The second of two restaurants sold off amidst the #MeToo reckoning of Charlie Hallowell last year, Boot & Shoe Service in Oakland's Grand Lake district, is rebranding itself in a final step toward divorcing itself from Hallowell's history. Starting next month, the restaurant known for its pizza and cocktails will become Sister.

The name change, say owners Jen Cremer and Richard Clark, just makes sense at this point, now that they have been running the restaurant for over a year and have put their own stamp on the menu and the environment. (The quirky original name came from a prominent vintage sign that hung over the door, indicating the business that used to reside there — a boot and shoe repair shop.) As Cremer tells the Chronicle, they kept the Boot & Shoe name at first because they didn't want to scare off regular customers, and because, she says, "I don’t know if we had the confidence or ambition to say, ‘Let’s go in here and make a whole new restaurant.’”

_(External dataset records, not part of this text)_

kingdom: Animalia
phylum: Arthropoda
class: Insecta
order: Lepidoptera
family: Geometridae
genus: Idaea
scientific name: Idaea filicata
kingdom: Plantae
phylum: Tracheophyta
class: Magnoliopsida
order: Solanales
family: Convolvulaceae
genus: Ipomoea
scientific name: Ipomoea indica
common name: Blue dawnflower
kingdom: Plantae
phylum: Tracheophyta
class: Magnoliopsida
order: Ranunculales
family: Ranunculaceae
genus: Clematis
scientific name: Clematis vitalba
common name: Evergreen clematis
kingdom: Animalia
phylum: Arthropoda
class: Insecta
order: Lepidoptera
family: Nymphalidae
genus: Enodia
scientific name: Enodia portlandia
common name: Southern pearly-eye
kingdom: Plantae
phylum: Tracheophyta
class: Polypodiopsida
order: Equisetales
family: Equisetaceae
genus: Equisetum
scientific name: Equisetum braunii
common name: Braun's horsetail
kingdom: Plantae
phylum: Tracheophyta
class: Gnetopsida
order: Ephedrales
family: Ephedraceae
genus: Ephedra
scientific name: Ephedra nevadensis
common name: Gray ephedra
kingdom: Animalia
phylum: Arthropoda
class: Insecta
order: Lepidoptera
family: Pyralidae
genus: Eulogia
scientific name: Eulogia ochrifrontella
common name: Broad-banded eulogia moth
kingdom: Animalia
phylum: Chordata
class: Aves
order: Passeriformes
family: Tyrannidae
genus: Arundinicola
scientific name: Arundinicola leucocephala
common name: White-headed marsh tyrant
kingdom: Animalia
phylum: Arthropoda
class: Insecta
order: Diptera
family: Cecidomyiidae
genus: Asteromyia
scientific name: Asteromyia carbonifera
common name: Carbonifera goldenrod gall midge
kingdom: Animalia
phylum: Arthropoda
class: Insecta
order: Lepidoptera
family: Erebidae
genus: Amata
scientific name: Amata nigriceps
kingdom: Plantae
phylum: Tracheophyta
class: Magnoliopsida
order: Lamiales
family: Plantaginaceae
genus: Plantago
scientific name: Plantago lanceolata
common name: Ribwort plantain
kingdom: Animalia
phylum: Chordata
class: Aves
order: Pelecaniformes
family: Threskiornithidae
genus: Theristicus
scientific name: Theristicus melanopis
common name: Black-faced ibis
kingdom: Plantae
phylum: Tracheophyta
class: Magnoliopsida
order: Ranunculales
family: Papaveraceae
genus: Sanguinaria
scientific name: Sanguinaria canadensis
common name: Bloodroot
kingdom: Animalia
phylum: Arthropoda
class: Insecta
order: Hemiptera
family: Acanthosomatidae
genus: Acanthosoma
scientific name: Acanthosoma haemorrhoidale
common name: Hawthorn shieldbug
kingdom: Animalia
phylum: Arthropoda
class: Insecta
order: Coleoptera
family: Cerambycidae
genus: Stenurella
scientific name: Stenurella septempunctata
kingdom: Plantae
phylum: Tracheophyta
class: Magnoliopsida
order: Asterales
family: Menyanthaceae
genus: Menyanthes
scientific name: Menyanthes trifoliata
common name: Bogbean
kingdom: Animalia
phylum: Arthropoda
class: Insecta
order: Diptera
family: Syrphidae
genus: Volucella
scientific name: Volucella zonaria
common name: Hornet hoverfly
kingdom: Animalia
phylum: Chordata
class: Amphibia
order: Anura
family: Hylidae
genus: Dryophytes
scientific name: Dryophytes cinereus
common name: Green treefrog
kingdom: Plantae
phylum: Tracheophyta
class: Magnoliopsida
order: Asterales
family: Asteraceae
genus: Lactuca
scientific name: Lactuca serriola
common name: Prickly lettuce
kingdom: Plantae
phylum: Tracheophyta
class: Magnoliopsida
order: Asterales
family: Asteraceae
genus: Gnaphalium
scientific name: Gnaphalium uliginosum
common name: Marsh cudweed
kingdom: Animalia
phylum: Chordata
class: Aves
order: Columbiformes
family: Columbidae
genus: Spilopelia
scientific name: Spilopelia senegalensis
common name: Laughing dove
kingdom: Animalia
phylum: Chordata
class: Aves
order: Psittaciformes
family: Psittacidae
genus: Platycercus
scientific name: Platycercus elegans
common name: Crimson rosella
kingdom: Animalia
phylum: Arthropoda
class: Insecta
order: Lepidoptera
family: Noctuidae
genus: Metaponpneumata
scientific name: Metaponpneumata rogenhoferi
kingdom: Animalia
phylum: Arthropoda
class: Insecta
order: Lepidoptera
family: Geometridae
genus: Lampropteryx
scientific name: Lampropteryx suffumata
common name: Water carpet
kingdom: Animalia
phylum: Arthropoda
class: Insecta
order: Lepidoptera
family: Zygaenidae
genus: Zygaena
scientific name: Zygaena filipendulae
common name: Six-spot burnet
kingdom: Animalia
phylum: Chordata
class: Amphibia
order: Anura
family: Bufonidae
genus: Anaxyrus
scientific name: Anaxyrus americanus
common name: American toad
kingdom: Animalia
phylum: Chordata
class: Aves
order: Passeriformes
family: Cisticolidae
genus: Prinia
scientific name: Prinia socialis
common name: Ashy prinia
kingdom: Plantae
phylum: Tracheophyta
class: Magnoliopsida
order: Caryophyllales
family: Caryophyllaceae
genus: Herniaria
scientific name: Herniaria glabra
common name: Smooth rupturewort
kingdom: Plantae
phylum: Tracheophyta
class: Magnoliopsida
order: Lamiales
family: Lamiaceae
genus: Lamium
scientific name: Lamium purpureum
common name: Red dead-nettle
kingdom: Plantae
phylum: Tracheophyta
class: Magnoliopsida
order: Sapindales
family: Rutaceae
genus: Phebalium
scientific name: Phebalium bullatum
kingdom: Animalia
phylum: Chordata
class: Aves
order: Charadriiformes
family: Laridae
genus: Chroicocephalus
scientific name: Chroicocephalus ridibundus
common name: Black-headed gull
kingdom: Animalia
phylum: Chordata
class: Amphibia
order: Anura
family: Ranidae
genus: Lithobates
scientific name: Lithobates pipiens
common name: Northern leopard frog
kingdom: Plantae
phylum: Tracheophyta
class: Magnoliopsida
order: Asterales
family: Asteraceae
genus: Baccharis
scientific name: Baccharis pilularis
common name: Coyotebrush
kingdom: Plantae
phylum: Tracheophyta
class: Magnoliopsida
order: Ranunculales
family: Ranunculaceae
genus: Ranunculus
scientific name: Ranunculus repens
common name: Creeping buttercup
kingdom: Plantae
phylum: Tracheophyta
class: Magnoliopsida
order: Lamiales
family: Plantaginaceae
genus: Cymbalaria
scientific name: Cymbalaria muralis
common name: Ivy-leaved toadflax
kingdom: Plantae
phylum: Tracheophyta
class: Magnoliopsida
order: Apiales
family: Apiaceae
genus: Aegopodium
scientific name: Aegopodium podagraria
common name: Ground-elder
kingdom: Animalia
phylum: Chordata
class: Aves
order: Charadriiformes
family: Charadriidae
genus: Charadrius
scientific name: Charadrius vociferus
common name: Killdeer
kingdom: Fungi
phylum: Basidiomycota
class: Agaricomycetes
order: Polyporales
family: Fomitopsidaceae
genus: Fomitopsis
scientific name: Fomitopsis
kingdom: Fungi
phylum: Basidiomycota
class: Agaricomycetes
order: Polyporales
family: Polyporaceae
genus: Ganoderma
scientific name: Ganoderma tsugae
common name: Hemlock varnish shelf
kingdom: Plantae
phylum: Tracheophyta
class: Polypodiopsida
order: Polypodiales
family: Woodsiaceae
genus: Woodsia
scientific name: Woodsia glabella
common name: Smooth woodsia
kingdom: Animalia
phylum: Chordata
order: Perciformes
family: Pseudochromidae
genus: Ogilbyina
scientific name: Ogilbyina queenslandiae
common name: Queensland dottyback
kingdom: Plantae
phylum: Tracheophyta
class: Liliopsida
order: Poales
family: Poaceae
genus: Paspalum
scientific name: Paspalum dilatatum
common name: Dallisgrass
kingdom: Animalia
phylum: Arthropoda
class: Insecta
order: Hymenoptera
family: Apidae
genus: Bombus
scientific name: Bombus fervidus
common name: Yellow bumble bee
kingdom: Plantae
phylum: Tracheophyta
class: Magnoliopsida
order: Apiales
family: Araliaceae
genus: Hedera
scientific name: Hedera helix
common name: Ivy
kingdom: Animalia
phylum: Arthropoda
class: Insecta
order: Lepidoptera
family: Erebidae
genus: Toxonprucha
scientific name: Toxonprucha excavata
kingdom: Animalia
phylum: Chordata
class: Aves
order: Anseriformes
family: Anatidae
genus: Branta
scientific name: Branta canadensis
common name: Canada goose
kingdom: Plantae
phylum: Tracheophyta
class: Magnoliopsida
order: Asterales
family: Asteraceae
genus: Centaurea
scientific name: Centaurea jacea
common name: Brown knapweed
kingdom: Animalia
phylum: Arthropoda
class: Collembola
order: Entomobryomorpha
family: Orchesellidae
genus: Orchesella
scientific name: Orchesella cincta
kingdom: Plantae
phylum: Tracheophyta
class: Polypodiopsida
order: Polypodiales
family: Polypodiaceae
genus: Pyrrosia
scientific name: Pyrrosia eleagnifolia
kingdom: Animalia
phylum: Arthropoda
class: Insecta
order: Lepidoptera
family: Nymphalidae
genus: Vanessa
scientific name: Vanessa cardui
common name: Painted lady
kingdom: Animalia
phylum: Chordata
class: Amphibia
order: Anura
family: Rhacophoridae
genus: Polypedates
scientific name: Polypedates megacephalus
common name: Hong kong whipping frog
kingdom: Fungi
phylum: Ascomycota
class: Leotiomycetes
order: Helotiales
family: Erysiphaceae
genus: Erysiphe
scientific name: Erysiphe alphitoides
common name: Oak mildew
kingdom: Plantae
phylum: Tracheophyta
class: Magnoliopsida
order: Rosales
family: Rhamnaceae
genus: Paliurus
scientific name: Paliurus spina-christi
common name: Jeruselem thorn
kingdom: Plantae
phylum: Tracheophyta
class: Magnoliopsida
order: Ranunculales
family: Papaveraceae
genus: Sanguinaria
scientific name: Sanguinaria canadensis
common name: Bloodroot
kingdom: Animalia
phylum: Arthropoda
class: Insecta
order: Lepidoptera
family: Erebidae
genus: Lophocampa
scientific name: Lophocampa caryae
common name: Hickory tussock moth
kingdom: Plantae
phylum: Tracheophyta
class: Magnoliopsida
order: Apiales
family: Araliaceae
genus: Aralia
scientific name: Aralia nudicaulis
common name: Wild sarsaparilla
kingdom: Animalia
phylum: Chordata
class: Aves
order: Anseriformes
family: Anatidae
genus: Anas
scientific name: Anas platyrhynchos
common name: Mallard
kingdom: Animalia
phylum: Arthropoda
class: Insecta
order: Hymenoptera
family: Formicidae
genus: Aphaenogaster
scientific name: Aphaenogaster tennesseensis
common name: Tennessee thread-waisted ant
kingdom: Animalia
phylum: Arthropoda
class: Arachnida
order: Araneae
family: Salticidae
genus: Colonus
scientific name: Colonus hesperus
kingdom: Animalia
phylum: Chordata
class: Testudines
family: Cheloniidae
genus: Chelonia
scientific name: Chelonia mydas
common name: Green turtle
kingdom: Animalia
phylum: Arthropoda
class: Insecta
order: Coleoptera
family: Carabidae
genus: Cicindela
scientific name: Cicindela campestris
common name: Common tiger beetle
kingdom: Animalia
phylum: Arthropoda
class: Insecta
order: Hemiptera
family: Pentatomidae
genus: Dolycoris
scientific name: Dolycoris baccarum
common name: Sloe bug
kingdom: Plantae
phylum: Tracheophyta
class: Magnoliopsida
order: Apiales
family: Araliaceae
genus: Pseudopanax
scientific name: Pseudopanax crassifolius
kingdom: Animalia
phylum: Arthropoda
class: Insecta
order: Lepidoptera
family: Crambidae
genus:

Cremer had been a manager at Hallowell's other wood-fired pizza spot, Pizzaiolo, which always had a near identical menu to Boot & Shoe. In the wake of sexual harassment and misconduct accusations against Hallowell in late 2017, he "stepped away" from both restaurants as well as Penrose, the restaurant he opened across Grand Avenue from Boot & Shoe, ultimately selling two of them to former employees. Penrose reopened in December as Almond & Oak.

Hallowell has remained in charge of the original restaurant in his mini-empire, Pizzaiolo, and he issued a somewhat poorly received "12-point plan" to redemption last fall that included offering to be dunked in a dunk tank once a month as penance. Hallowell opened another restaurant in Berkeley last year — originally intended to be a second location of Boot & Shoe — called Western Pacific.

While the restaurant soon to be known as Sister remains fairly similar to the one it has always been, chef Martin Salata (who previously worked at Pizzaiolo) has moved the menu slightly away from Hallowell's strict Cal-Italian focus to include Asian and other influences in certain dishes — though pizza remains at the center of the menu. He also changed the pizza dough from a Neapolitan one to a chewier version made with a sourdough starter.

Look for the rebranding to Sister to take place in August.